What To Know About Pandemic Assistance before Filing Your 2020 Taxes

We are just about a month into the Biden administration and still waiting on a COVID stimulus plan that, hopefully, will be the last stimulus we need before we emerge from the pandemic back to a more normal economy.
            In the meantime, many of us are getting ready to file income taxes for a year that was extraordinary in many respects.
            In late spring last year, Congress passed the CARES Act, the key provision of which sent twelve-hundred-dollar stimulus checks to eligible individuals to help cover expenses as the financial crisis began to hit individuals and families.
            Some folks never received their checks even though they were eligible. No worries. You can recover the missed stimulus check from spring and winter 2020 by claiming a “Recovery Rebate Credit” on your tax return.
            Either way, the stimulus money that is payable to you is not taxable on this year’s tax return. So no need to worry about withholding from the stimulus money. It is yours free and clear.
For millions of workers, 2020 was the first year that many had to apply for unemployment benefits and deal with government payments. In addition to the state and federal unemployment benefits that were paid to workers affected by the pandemic, many workers also received benefits under the federal Pandemic Unemployment Assistance (PUA) program.
            All of those unemployment benefits are going to be taxable when you file your tax return this year. They are taxable as income, but not as wages. That means that while you will have to pay state and federal income taxes on the money, you will not be responsible for Social Security or Medicare payments on the funds. It’s a small win, but a win nonetheless for employees.
            But if you are a business owner who received pandemic assistance under the CARES Act through the PPP loan program, there is plenty of good news on the tax front.
            The IRS has made clear that loan proceeds received under the PPP program are not taxable. That is true even if those proceeds were ultimately forgiven. That forgiveness pumped up the loan value by at least twenty percent.

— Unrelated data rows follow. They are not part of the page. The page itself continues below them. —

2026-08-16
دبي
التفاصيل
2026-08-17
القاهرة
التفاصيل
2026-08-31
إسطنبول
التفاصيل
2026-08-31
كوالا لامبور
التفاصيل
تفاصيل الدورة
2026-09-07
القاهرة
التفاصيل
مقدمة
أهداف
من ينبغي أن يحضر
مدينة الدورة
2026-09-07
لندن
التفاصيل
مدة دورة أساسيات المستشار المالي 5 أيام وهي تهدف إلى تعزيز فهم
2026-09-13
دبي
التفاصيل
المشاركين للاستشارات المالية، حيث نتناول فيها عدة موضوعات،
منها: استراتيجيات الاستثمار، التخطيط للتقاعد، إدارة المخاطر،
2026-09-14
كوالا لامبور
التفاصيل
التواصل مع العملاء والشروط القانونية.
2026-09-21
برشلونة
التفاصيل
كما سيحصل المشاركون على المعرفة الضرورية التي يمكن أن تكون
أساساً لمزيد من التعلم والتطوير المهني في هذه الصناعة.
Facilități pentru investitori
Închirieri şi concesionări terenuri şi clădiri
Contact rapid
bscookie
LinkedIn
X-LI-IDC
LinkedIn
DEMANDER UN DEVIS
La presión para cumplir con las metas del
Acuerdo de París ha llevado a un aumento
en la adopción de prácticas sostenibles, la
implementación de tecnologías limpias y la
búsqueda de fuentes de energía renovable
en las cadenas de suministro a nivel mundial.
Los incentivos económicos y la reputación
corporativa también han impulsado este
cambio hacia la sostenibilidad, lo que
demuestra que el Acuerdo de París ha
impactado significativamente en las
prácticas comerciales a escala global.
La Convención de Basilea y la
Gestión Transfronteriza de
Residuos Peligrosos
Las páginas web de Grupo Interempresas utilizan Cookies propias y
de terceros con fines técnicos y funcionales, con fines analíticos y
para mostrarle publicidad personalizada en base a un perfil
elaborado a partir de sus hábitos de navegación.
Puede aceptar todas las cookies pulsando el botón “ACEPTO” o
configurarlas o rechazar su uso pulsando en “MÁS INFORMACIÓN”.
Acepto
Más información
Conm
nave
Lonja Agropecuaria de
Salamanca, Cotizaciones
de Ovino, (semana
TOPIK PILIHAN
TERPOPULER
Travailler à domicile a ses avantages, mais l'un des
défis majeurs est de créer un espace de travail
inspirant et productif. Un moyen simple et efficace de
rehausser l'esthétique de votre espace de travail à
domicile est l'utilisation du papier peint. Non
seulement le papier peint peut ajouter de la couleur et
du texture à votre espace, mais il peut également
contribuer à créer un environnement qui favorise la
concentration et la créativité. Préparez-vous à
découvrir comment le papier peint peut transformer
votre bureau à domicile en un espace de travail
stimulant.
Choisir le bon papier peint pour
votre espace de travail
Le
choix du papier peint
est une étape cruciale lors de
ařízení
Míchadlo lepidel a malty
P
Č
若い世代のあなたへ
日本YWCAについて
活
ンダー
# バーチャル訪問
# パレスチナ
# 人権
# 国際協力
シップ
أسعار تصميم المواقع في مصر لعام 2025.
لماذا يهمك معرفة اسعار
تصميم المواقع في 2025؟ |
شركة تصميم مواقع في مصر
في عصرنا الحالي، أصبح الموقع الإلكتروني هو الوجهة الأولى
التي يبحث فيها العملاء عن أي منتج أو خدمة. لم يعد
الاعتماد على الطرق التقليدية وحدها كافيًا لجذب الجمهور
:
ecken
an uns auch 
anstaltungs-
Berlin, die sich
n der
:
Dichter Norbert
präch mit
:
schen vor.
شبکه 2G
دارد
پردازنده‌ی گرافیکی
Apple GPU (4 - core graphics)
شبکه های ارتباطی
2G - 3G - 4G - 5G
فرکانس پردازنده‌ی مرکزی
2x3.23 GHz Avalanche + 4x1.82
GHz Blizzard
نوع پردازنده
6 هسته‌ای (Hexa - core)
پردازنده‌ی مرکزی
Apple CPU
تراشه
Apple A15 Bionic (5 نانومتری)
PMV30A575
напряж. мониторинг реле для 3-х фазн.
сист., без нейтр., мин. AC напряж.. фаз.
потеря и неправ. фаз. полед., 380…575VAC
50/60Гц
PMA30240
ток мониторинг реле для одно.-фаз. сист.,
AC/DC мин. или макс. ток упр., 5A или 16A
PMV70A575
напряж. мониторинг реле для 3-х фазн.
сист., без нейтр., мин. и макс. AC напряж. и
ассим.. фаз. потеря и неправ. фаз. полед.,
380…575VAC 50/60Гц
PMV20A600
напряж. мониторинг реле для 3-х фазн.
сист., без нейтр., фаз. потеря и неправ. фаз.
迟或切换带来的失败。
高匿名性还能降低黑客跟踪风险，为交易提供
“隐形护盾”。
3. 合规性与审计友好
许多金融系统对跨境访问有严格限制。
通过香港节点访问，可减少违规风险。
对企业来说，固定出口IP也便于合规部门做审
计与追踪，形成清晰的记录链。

            But the government’s largesse did not end there. For those who were able to take advantage of the PPP program, proceeds were required to be used for payroll expenses and some other operational expenses.
            Typically, those types of business expenses are deductible off total income for the year. In other words, any revenue that is used to pay those types of expenses is not taxable.
            But the question that arose after the PPP program went into effect was whether or not employers would still be able to deduct the expenses covered by the PPP loan proceeds, given that the proceeds themselves were not taxable.
            The IRS gave a big win to employers when it decided that not only would the loan proceeds not be taxable, but that the expenses that the proceeds were used to cover could still be written off against revenues. A true win-win for employers.
            It is not clear why governmental policy would grant tax favorability to businesses, but not grant the same favorability to employees. After all, both have struggled during the pandemic, and it is arguable that commercial enterprises have greater financial wherewithal to weather the financial storm better than most individuals do.  
            Within the next several weeks we can expect another round of stimulus and loan programs to be approved. In the meantime, you can start filing your taxes now.